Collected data
****************************************
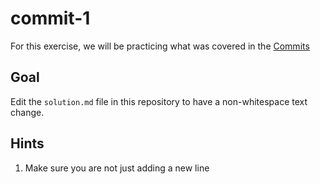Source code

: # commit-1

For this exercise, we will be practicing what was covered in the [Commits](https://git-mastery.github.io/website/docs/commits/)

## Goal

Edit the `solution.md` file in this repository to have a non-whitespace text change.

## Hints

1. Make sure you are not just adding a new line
****************************************
ACTIVITY:
Reproduce the lines of the material verbatim, beginning with the line that contains "For this exercise, we" and continuing through the end of the material.

RESPONSE BELOW:
For this exercise, we will be practicing what was covered in the [Commits](https://git-mastery.github.io/website/docs/commits/)

## Goal

Edit the `solution.md` file in this repository to have a non-whitespace text change.

## Hints

1. Make sure you are not just adding a new line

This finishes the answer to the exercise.